Hoy me salgo de madre y exhibo mi charrismo de adopción, ya que yo nací en Asturias y le tengo muchísimo cariño, pero Salamanca es mi tierra y por eso os cuento los “mandamientos” charros. Estos mandamientos son esas cuestiones que todo charro, (sí, admitimos salmantino pero nos enorgullecermos del otro genitivo) conoce pero que los visitantes ajenos a nuestra tradición descubrirán asombrados gracias a este post.
Los diez mandamientos charros (salmantinos)

Los diez mandamientos charros

1. Quedarás siempre en el Reloj de la Plaza.
Obviamente sitios hay un montón pero si no quedamos debajo del reloj es como si nos faltase algo en la quedada. En su defecto quedarás en el Toscano, que queda un poquito más arriba y más cerca de la zona de Van Dick.
2. No pronunciarás el nombre de Carrefour en vano. 
Ni en vano, ni en plano, sobre todo si vives cerca. Porque esa zona se llama Prica y punto. Del mismo modo, tampoco entenderás que alguien te diga “donde el Carrefour Express”, para ti seguirá siendo Simago de toda la vida.
3. No despreciarás un chupito. 
La chupitería es una institución como el ayuntamiento o la Universidad, los visitantes acuden sin dudarlo atraídos por este gran invento alcohólico. La visita es obligada para locales y extraños, nunca hay que despreciar un chupito para alegrar las penas y para festejar las alegrías.
4. Llamarás a tu hija Vega y si tienes un crío optarás por Juan.

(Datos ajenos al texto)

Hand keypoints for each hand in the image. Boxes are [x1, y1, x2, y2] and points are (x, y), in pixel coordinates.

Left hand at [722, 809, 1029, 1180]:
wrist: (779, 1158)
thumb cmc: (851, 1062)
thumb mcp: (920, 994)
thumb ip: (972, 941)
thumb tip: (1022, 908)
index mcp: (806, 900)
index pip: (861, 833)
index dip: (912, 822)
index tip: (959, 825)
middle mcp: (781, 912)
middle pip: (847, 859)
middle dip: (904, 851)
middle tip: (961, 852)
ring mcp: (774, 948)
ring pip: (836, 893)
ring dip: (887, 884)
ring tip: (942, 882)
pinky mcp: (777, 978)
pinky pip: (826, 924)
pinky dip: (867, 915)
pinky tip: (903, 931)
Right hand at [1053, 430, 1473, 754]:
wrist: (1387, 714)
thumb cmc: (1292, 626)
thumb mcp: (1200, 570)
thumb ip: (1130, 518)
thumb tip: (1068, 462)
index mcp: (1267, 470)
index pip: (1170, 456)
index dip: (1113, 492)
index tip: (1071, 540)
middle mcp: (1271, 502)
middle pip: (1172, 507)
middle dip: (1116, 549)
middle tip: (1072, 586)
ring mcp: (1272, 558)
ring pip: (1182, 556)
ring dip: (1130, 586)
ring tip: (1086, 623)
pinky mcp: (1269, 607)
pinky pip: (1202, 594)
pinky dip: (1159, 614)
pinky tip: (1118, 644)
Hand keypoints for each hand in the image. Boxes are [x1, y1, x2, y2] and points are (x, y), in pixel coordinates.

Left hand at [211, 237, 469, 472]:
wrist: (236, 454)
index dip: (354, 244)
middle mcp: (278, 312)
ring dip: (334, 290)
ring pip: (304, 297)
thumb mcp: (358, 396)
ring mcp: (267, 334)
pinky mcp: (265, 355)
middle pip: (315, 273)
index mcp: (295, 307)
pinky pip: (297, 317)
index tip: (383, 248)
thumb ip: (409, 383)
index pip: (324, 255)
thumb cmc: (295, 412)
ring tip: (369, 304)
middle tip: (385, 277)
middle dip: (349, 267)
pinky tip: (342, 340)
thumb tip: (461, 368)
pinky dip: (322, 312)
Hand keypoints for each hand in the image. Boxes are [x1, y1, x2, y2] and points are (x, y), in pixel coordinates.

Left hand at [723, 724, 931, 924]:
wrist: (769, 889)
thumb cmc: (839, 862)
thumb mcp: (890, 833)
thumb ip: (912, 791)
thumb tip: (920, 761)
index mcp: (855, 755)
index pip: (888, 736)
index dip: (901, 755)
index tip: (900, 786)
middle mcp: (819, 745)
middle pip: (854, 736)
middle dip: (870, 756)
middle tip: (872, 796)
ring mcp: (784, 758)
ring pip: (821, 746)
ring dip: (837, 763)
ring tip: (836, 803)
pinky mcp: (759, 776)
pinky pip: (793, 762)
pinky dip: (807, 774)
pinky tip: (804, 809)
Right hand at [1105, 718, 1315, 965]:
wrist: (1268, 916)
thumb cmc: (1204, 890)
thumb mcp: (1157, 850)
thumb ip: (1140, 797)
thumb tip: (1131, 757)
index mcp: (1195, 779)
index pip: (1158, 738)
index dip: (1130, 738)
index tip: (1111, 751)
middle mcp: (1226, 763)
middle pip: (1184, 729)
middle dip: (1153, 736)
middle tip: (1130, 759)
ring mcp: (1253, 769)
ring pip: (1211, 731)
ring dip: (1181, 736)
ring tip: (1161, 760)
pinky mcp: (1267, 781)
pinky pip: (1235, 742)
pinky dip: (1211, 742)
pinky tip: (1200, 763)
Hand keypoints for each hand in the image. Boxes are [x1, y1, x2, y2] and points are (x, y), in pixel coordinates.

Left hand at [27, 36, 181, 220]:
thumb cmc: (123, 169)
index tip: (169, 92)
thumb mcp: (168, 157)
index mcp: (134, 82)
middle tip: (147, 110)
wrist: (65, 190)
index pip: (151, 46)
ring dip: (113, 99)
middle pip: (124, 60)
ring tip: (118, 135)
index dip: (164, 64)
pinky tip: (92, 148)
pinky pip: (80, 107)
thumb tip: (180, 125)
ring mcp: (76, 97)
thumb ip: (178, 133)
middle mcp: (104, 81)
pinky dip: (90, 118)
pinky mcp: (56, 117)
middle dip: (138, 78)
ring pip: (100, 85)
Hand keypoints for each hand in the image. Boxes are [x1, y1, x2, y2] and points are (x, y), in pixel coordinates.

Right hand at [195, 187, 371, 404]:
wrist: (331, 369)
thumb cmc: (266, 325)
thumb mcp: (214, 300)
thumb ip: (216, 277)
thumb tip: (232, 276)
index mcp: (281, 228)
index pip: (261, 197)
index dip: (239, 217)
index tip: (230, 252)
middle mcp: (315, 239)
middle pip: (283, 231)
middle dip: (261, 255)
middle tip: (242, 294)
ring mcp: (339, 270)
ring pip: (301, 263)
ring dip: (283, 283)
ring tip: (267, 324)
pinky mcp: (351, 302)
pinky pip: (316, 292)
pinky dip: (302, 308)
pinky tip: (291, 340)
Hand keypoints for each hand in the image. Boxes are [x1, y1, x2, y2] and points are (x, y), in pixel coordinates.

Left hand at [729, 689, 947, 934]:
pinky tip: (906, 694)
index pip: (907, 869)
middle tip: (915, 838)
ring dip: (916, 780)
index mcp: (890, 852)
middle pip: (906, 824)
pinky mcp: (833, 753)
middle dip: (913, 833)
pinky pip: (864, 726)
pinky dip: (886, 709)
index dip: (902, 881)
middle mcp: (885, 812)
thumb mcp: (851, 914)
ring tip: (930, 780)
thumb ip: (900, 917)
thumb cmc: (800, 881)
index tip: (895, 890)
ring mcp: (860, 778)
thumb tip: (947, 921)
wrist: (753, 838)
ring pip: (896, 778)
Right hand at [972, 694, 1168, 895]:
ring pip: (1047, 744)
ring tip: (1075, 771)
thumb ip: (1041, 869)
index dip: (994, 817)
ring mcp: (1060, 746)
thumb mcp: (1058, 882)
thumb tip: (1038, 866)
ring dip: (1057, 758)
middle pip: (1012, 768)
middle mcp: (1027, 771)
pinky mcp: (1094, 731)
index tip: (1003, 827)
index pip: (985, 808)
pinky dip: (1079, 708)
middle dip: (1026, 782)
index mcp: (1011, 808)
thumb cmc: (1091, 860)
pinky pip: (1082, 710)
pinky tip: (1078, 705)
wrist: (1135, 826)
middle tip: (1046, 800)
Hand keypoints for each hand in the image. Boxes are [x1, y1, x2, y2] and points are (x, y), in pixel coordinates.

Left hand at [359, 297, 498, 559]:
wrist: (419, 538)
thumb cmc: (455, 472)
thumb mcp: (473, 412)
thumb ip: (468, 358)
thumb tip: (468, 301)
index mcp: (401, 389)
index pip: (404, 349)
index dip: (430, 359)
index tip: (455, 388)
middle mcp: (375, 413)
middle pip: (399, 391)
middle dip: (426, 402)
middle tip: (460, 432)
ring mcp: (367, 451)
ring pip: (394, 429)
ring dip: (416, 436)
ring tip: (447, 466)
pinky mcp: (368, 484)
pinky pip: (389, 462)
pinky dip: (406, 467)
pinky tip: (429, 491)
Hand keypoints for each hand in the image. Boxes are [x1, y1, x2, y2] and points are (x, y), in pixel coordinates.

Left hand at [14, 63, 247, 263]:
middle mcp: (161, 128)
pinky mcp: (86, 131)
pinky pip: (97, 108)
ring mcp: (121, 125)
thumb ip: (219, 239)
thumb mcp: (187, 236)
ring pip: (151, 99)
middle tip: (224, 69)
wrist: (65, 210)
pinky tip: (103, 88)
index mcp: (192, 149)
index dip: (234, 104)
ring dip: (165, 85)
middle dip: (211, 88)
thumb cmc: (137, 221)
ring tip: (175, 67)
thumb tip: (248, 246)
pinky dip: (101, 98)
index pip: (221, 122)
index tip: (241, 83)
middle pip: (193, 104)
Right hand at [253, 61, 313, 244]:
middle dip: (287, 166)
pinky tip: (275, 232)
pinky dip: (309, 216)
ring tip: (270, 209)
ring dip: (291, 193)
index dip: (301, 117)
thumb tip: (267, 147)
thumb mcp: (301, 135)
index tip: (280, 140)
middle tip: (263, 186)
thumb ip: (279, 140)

Santos patronos de la ciudad y honrados por toda ella. ¿Quién no conoce a una Vega? El primer charro que nos cuente que no hay nadie con este nombre en su entorno tiene premio… y sobre todo la oportunidad de ser el primero de su estirpe en tener una Vega en su familia.
5. Santificarás y honrarás el hornazo. 
No tomarás su nombre en vano, y no… en ningún caso lo llamarás empanada, porque no lo es. El hornazo es muy y mucho hornazo como diría nuestro Presidente. No se trata de una empanada, la masa del hornazo es diferente, se hace con manteca y el relleno no tiene igual, es carne de la tierra, chorizo frito, lomo… El Lunes de Aguas es sagrado y el Padre Putas un icono.
6. Utilizarás majo/maja para referirte a cualquiera. 
Sea tu madre, tu amigo o tu profesora de matemáticas, cualquier persona merece este cariñoso o no apelativo. No me estoy refiriendo a las Majas de Goya, aquí somos majas todas, en cualquiera de sus acepciones porque si bien es cierto con el paso de las generaciones este sustantivo ha ido cambiando de significado, pero majos somos todos.
7. Tomarás pinchos y no tapas. 
No, las tapas aquí no existen, pero en Salamanca pinchos tenemos a raudales, mostradores llenos de todo tipo de pinchos más tradicionales como las jetas, las bravas, el chorizo, el queso o la tortilla de patata y los más modernos como el tartar de atún, las croquetas de boletus. Recorremos bares y locales de Casa Paca a Van Dick, pasando por La Viga, Las conchas, el Cuzco… No olvidemos el jamón de Guijuelo, que esto ya es una cuestión a parte.
8. Pasarás por la plaza siempre que puedas y admirarás su belleza. 
A la hora del encendido de luces sonreirás para tus adentros cuando se oiga: oooohhhh porque es tuya y es la más bonita del mundo. Aquí el sentimiento charro se incrementa, porque es verdad, tenemos una plaza preciosa, aunque, por supuesto, tenemos muchas cosas que ver y que hacer en Salamanca.
9. No cogerás el coche para ir al centro o moverte por la ciudad.
Pues no, porque lo que tiene esta ciudad es que todo es “mu chico” y si caminas 15 minutos desde el centro casi te sales de ella. Otra cosa a tener en cuenta es que no se puede aparcar, no hay forma de encontrar aparcamiento en esta ciudad y si eres charro lo sabes y ya vas precabido.
10. Pasearás por la Calle Compañía con rechinar de dientes y tu capa charra como abrigo. 
Así es, en Salamanca usamos la capa, pero la charra, con sus botones charros para decorar y su peso, porque una buena capa charra pesa un quintal. La calle Compañía es la más fría de Salamanca, por eso, una buena capa es lo mejor cuando se dejan la puerta abierta de esa calle.
En fin, si sois autóctonos concordaréis conmigo en estos mandamientos (y alguno más) y si sois viajeros esta guía del salmantinismo tradicional os ayudará a conocer mejor a las gentes de mi ciudad. ¡Gracias por leernos!